(Brief): Transcribe the text of the data exactly as shown, line by line, leaving out the pictures.

(Working data):
<<<<
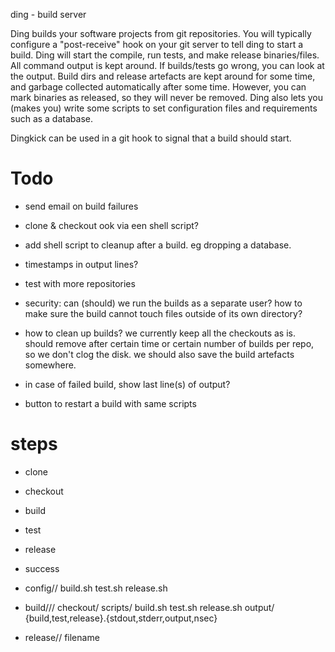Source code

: ding - build server

Ding builds your software projects from git repositories.
You will typically configure a "post-receive" hook on your git server to tell ding to start a build.
Ding will start the compile, run tests, and make release binaries/files.
All command output is kept around. If builds/tests go wrong, you can look at the output.
Build dirs and release artefacts are kept around for some time, and garbage collected automatically after some time. However, you can mark binaries as released, so they will never be removed.
Ding also lets you (makes you) write some scripts to set configuration files and requirements such as a database.

Dingkick can be used in a git hook to signal that a build should start.

# Todo

- send email on build failures

- clone & checkout ook via een shell script?
- add shell script to cleanup after a build. eg dropping a database.
- timestamps in output lines?
- test with more repositories
- security: can (should) we run the builds as a separate user? how to make sure the build cannot touch files outside of its own directory?
- how to clean up builds? we currently keep all the checkouts as is. should remove after certain time or certain number of builds per repo, so we don't clog the disk.  we should also save the build artefacts somewhere.
- in case of failed build, show last line(s) of output?
- button to restart a build with same scripts

# steps
- clone
- checkout
- build
- test
- release
- success

- config/<repo>/
	build.sh
	test.sh
	release.sh
- build/<repo>/<buildID>/
	checkout/
	scripts/
		build.sh
		test.sh
		release.sh
	output/
		{build,test,release}.{stdout,stderr,output,nsec}
- release/<repo>/
	filename
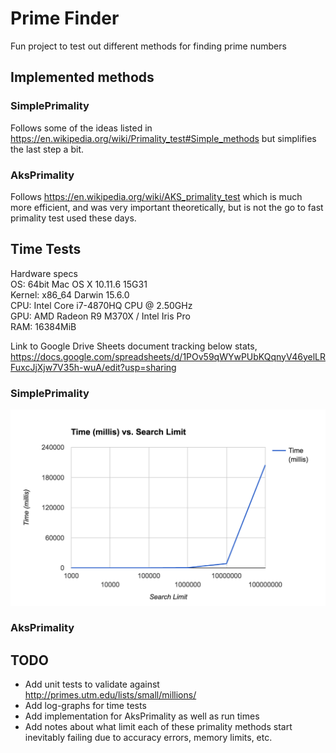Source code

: # Prime Finder

Fun project to test out different methods for finding prime numbers

## Implemented methods

### SimplePrimality

Follows some of the ideas listed in https://en.wikipedia.org/wiki/Primality_test#Simple_methods 
but simplifies the last step a bit.

### AksPrimality

Follows https://en.wikipedia.org/wiki/AKS_primality_test which is much more efficient, and
was very important theoretically, but is not the go to fast primality test used these days.

## Time Tests

Hardware specs  
OS: 64bit Mac OS X 10.11.6 15G31  
Kernel: x86_64 Darwin 15.6.0  
CPU: Intel Core i7-4870HQ CPU @ 2.50GHz  
GPU: AMD Radeon R9 M370X / Intel Iris Pro  
RAM: 16384MiB 

Link to Google Drive Sheets document tracking below stats, 
https://docs.google.com/spreadsheets/d/1POv59qWYwPUbKQqnyV46yelLRFuxcJjXjw7V35h-wuA/edit?usp=sharing

### SimplePrimality

![Simple Graph][image_simple_graph]

### AksPrimality


## TODO

* Add unit tests to validate against http://primes.utm.edu/lists/small/millions/
* Add log-graphs for time tests
* Add implementation for AksPrimality as well as run times
* Add notes about what limit each of these primality methods start
 inevitably failing due to accuracy errors, memory limits, etc.

[image_simple_graph]: ./images/simple_graph.png "Simple Graph"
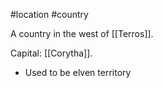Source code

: #location #country 

A country in the west of [[Terros]].

Capital: [[Corytha]].

- Used to be elven territory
>>>>
(Exercise solution):
Source code

: ding - build server

Ding builds your software projects from git repositories.
You will typically configure a "post-receive" hook on your git server to tell ding to start a build.
Ding will start the compile, run tests, and make release binaries/files.
All command output is kept around. If builds/tests go wrong, you can look at the output.
Build dirs and release artefacts are kept around for some time, and garbage collected automatically after some time. However, you can mark binaries as released, so they will never be removed.
Ding also lets you (makes you) write some scripts to set configuration files and requirements such as a database.

Dingkick can be used in a git hook to signal that a build should start.

# Todo

- send email on build failures

- clone & checkout ook via een shell script?
- add shell script to cleanup after a build. eg dropping a database.
- timestamps in output lines?
- test with more repositories
- security: can (should) we run the builds as a separate user? how to make sure the build cannot touch files outside of its own directory?
- how to clean up builds? we currently keep all the checkouts as is. should remove after certain time or certain number of builds per repo, so we don't clog the disk.  we should also save the build artefacts somewhere.
- in case of failed build, show last line(s) of output?
- button to restart a build with same scripts

# steps
- clone
- checkout
- build
- test
- release
- success

- config/<repo>/
	build.sh
	test.sh
	release.sh
- build/<repo>/<buildID>/
	checkout/
	scripts/
		build.sh
		test.sh
		release.sh
	output/
		{build,test,release}.{stdout,stderr,output,nsec}
- release/<repo>/
	filename
Source code

: # Prime Finder

Fun project to test out different methods for finding prime numbers

## Implemented methods

### SimplePrimality

Follows some of the ideas listed in https://en.wikipedia.org/wiki/Primality_test#Simple_methods 
but simplifies the last step a bit.

### AksPrimality

Follows https://en.wikipedia.org/wiki/AKS_primality_test which is much more efficient, and
was very important theoretically, but is not the go to fast primality test used these days.

## Time Tests

Hardware specs  
OS: 64bit Mac OS X 10.11.6 15G31  
Kernel: x86_64 Darwin 15.6.0  
CPU: Intel Core i7-4870HQ CPU @ 2.50GHz  
GPU: AMD Radeon R9 M370X / Intel Iris Pro  
RAM: 16384MiB 

Link to Google Drive Sheets document tracking below stats, 
https://docs.google.com/spreadsheets/d/1POv59qWYwPUbKQqnyV46yelLRFuxcJjXjw7V35h-wuA/edit?usp=sharing

### SimplePrimality

![Simple Graph][image_simple_graph]

### AksPrimality


## TODO

* Add unit tests to validate against http://primes.utm.edu/lists/small/millions/
* Add log-graphs for time tests
* Add implementation for AksPrimality as well as run times
* Add notes about what limit each of these primality methods start
 inevitably failing due to accuracy errors, memory limits, etc.

[image_simple_graph]: ./images/simple_graph.png "Simple Graph"
Source code

: #location #country 

A country in the west of [[Terros]].

Capital: [[Corytha]].

- Used to be elven territory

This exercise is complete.